Final working regexp looks like:
(?<!\[img\]|\[url\])((^|\s)([\w-]+://|www[.])[^\s()<>]+(?:\([\w\d]+\)|([^[:punct:]\s]|/)))(?!\[\/img\]|\[/url\])
Example:
<?php
$text = "
[img]http://google.com/logo.jpg[/img]
[img]www.google.com/logo.jpg[/img]
[img]http://www.google.com/logo.jpg[/img]
[url]http://google.com/logo.jpg[/url]
[url]www.google.com/logo.jpg[/url]
[url]http://www.google.com/logo.jpg[/url]
www.google.com/logo.jpg
http://google.com/logo.jpg
http://www.google.com/logo.jpg
";
$text = nl2br($text);
$text = preg_replace("'(?<!\[img\]|\[url\])((^|\s)([\w-]+://|www[.])[^\s()<>]+(?:\([\w\d]+\)|([^[:punct:]\s]|/)))(?!\[\/img\]|\[/url\])'i","<font color=\"#ff0000\">link</font>",$text);
echo $text;
?>
outputs:
[img]http://google.com/logo.jpg[/img]
[img]www.google.com/logo.jpg[/img]
[img]http://www.google.com/logo.jpg[/img]

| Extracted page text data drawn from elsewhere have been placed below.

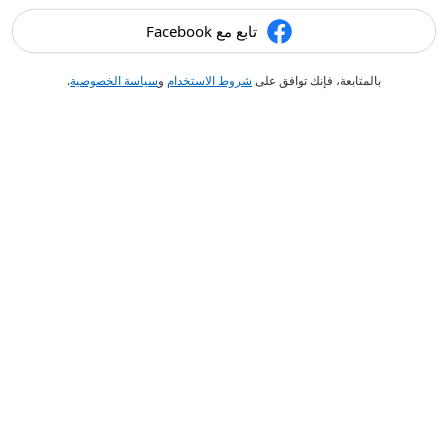
تابع مع Facebook
بالمتابعة، فإنك توافق على
شروط الاستخدام
و
سياسة الخصوصية
.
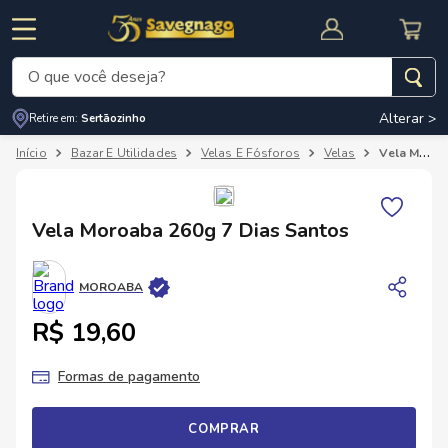
O que você deseja?
Alterar >
Retire em:
Sertãozinho
Termos mais buscados
Bazar E Utilidades
Velas E Fósforos
Velas
Vela Moroaba 260g 7 Dias Santos
1
º
leite
2
º
cafe
RNAL
CUPOM DE DESCONTO
Vela Moroaba 260g 7 Dias Santos
3
º
cerveja
4
º
carne
MOROABA
5
º
arroz
R$ 19,60
Formas de pagamento
COMPRAR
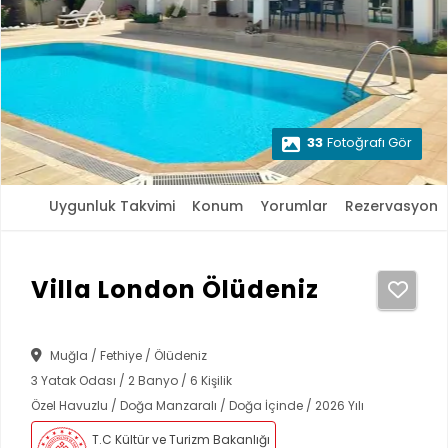
33
Fotoğrafı Gör
Uygunluk Takvimi
Konum
Yorumlar
Rezervasyon
Villa London Ölüdeniz
Muğla / Fethiye / Ölüdeniz
3 Yatak Odası / 2 Banyo / 6 Kişilik
Özel Havuzlu / Doğa Manzaralı / Doğa İçinde / 2026 Yılı
T.C Kültür ve Turizm Bakanlığı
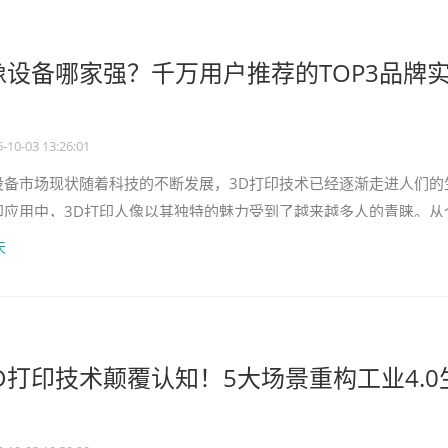
像设备哪家强？千万用户推荐的TOP3品牌
-10-03 13:26:01
设备市场现状随着科技的不断发展，3D打印技术已经逐渐走进人们的
印应用中，3D打印人像以其独特的魅力受到了越来越多人的青睐。从
示，3D打印人像的需求日
天
D打印技术颠覆认知！5大场景重构工业4.0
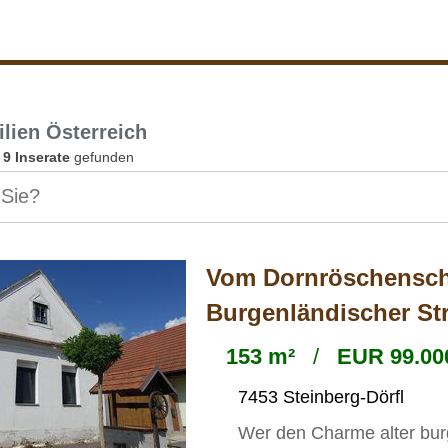
lien Österreich
n
9 Inserate
gefunden
Vom Dornröschensch
Burgenländischer St
153 m²
/
EUR 99.000
7453 Steinberg-Dörfl
Wer den Charme alter bur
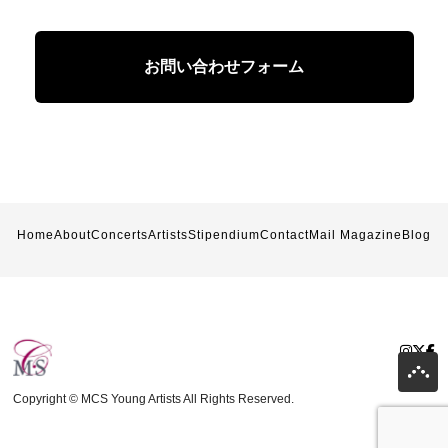
お問い合わせフォーム
Home
About
Concerts
Artists
Stipendium
Contact
Mail Magazine
Blog
Copyright © MCS Young Artists All Rights Reserved.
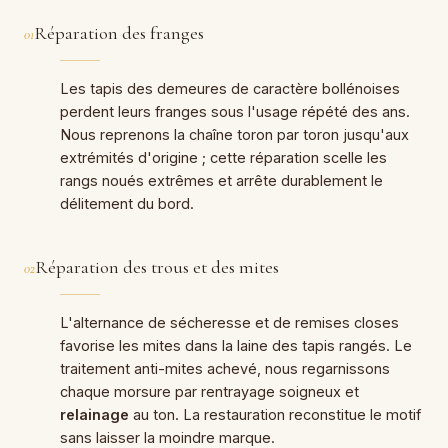
Réparation des franges
01
Les tapis des demeures de caractère bollénoises
perdent leurs franges sous l'usage répété des ans.
Nous reprenons la chaîne toron par toron jusqu'aux
extrémités d'origine ; cette réparation scelle les
rangs noués extrêmes et arrête durablement le
délitement du bord.
Réparation des trous et des mites
02
L'alternance de sécheresse et de remises closes
favorise les mites dans la laine des tapis rangés. Le
traitement anti-mites achevé, nous regarnissons
chaque morsure par rentrayage soigneux et
relainage
au ton. La restauration reconstitue le motif
sans laisser la moindre marque.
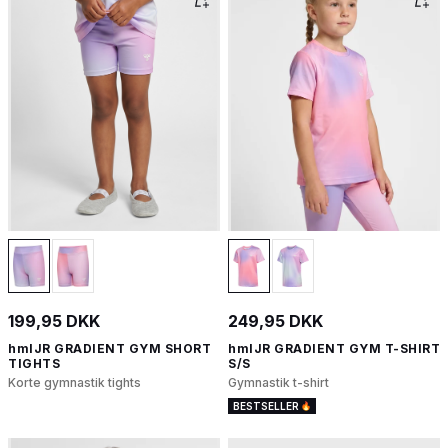
199,95 DKK
249,95 DKK
hmlJR GRADIENT GYM SHORT
hmlJR GRADIENT GYM T-SHIRT
TIGHTS
S/S
Korte gymnastik tights
Gymnastik t-shirt
BESTSELLER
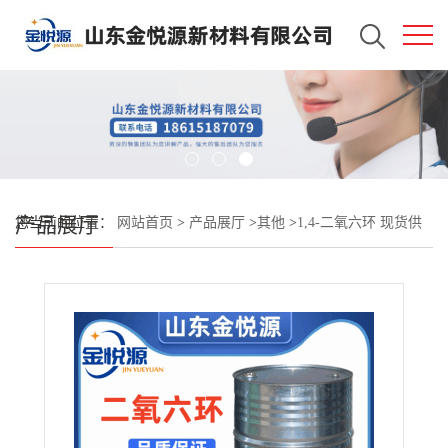
产品展厅
您当前的位置：
网站首页
>
产品展厅
>
其他
>
1,4-二氧六环 现货供
应 增塑剂、润滑剂 123-91-1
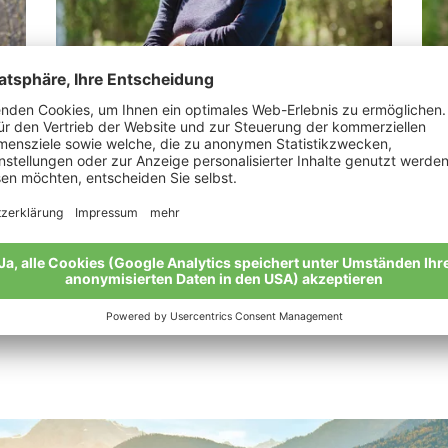
Klammsteiner Petra
Ta
„Was man langsam beobachten kann, kann
„Ma
man auch verstehen lernen.“
leb
Meine Geschichte
Mei
Alle Bio-Bauern im Überblick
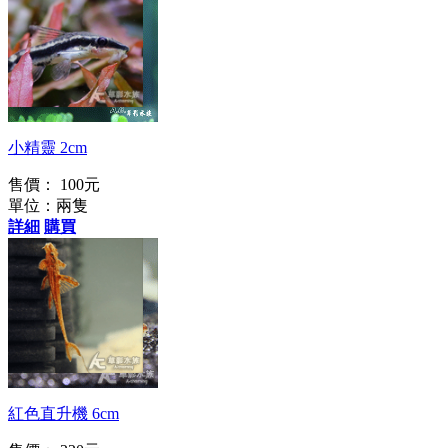
專治壁藻
小精靈 2cm
售價： 100元
單位：兩隻
詳細
購買
紅軍艦鯊異型
紅色直升機 6cm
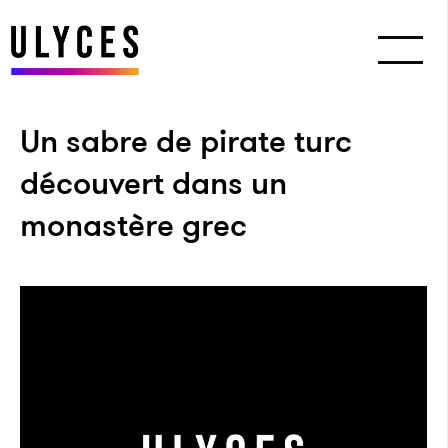
Un sabre de pirate turc
découvert dans un
monastère grec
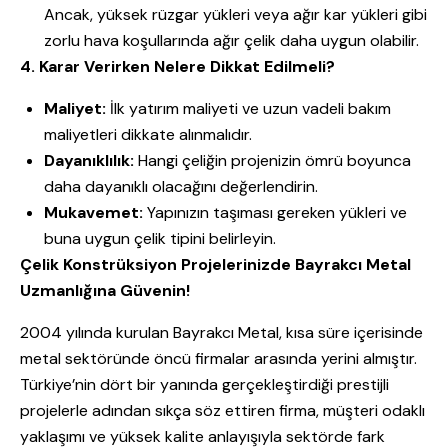
Ancak, yüksek rüzgar yükleri veya ağır kar yükleri gibi
zorlu hava koşullarında ağır çelik daha uygun olabilir.
4. Karar Verirken Nelere Dikkat Edilmeli?
Maliyet:
İlk yatırım maliyeti ve uzun vadeli bakım
maliyetleri dikkate alınmalıdır.
Dayanıklılık:
Hangi çeliğin projenizin ömrü boyunca
daha dayanıklı olacağını değerlendirin.
Mukavemet:
Yapınızın taşıması gereken yükleri ve
buna uygun çelik tipini belirleyin.
Çelik Konstrüksiyon Projelerinizde Bayrakcı Metal
Uzmanlığına Güvenin!
2004 yılında kurulan Bayrakcı Metal, kısa süre içerisinde
metal sektöründe öncü firmalar arasında yerini almıştır.
Türkiye’nin dört bir yanında gerçekleştirdiği prestijli
projelerle adından sıkça söz ettiren firma, müşteri odaklı
yaklaşımı ve yüksek kalite anlayışıyla sektörde fark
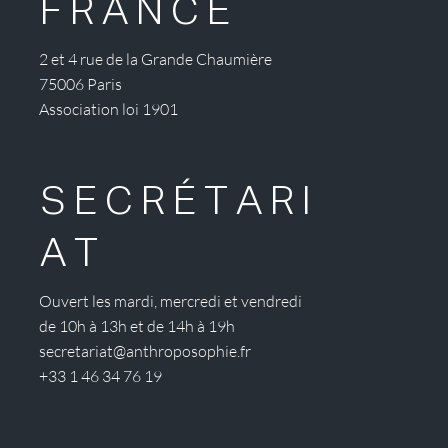
FRANCE
2 et 4 rue de la Grande Chaumière
75006 Paris
Association loi 1901
SECRÉTARI
AT
Ouvert les mardi, mercredi et vendredi
de 10h à 13h et de 14h à 19h
secretariat@anthroposophie.fr
+33 1 46 34 76 19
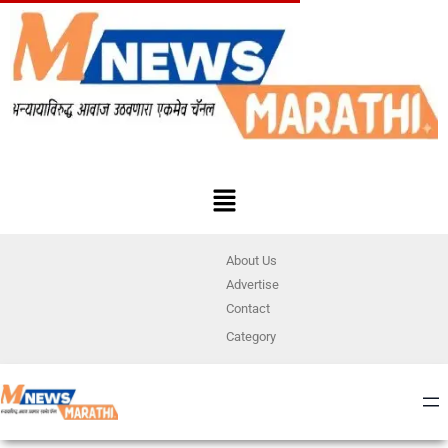
About Us
Advertise
Contact
Category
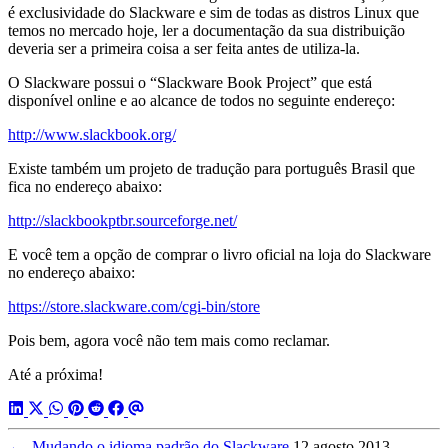
é exclusividade do Slackware e sim de todas as distros Linux que
temos no mercado hoje, ler a documentação da sua distribuição
deveria ser a primeira coisa a ser feita antes de utiliza-la.
O Slackware possui o “Slackware Book Project” que está
disponível online e ao alcance de todos no seguinte endereço:
http://www.slackbook.org/
Existe também um projeto de tradução para português Brasil que
fica no endereço abaixo:
http://slackbookptbr.sourceforge.net/
E você tem a opção de comprar o livro oficial na loja do Slackware
no endereço abaixo:
https://store.slackware.com/cgi-bin/store
Pois bem, agora você não tem mais como reclamar.
Até a próxima!
←
Mudando o idioma padrão do Slackware
12 agosto 2013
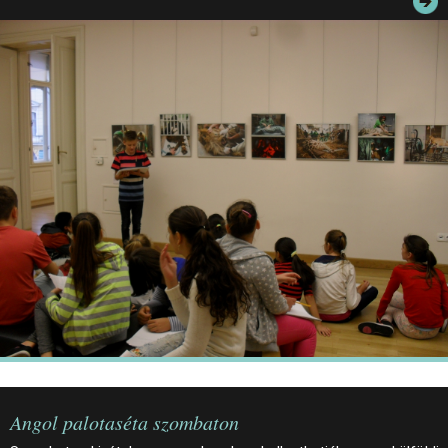
JEGYEK
ELÉRHETŐSÉG
PALOTASÉTÁK ÉS VEZETÉSEK
KÖZÉRDEKŰ ADATOK
Angol palotaséta szombaton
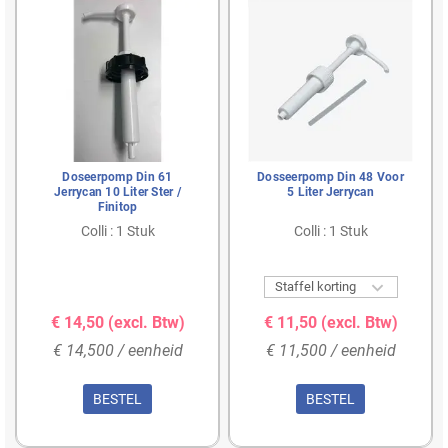
Doseerpomp Din 61
Dosseerpomp Din 48 Voor
Jerrycan 10 Liter Ster /
5 Liter Jerrycan
Finitop
Colli : 1 Stuk
Colli : 1 Stuk

Staffel korting
€ 14,50
(excl. Btw)
€ 11,50
(excl. Btw)
€ 14,500 / eenheid
€ 11,500 / eenheid
BESTEL
BESTEL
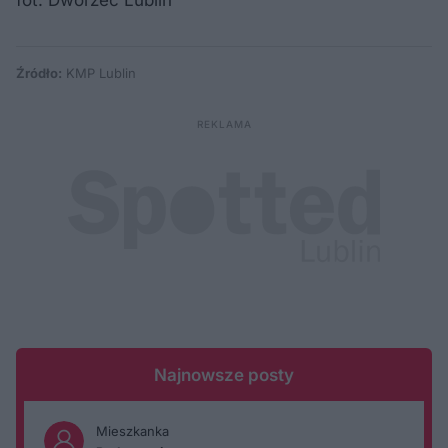
Źródło:
KMP Lublin
Najnowsze posty
Mieszkanka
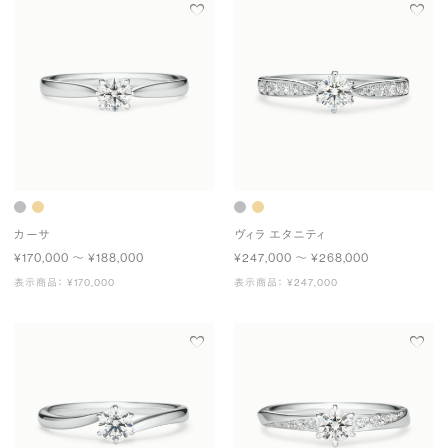
カーサ
ヴィラ エタニティ
¥170,000 〜 ¥188,000
¥247,000 〜 ¥268,000
表示商品： ¥170,000
表示商品： ¥247,000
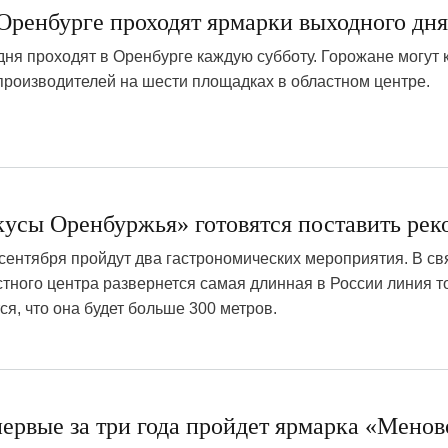
Оренбурге проходят ярмарки выходного дн
ня проходят в Оренбурге каждую субботу. Горожане могут 
роизводителей на шести площадках в областном центре.
кусы Оренбуржья» готовятся поставить рек
 сентября пройдут два гастрономических мероприятия. В св
тного центра развернется самая длинная в России линия т
ся, что она будет больше 300 метров.
4
ервые за три года пройдет ярмарка «Менов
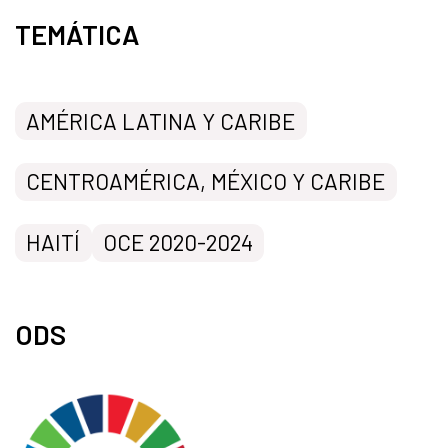
TEMÁTICA
AMÉRICA LATINA Y CARIBE
CENTROAMÉRICA, MÉXICO Y CARIBE
HAITÍ
OCE 2020-2024
ODS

[url]http://google.com/logo.jpg[/url]
[url]www.google.com/logo.jpg[/url]
[url]http://www.google.com/logo.jpg[/url]
link
link
link
The trick is to replace only links starting with ^ or \s . No other way to solve this issue wasn't found.
Where's my mistake?
Well, the worst mistake is the lookbehind. It isn't needed, and it's making the job much harder than it needs to be. Assuming the existing tags are well formed, you needn't bother looking for the opening tag; its presence is implied by the presence of the closing tag.
EDIT: Your regex has several other problems besides the lookbehind, but it didn't seem worthwhile to try and fix it. Instead, I grabbed a regex from RegexBuddy's built-in library of useful regexes, and added the lookahead to it.
Try this regex (or see it in action on ideone):
'_\b(?>
(?>www\.|ftp\.|(?:https?|ftp|file)://) # scheme or subdomain
[-+&##/%=~|$?!:,.\w]*[+&##/%=~|$\w] # everything else
)(?!\[/(?:img|url)\])
_x'
Just because a problem can be described in terms of looking forward or backward, preceding or following, etc., doesn't mean you should design the regex that way. Lookbehind in particular should never be the first tool you reach for.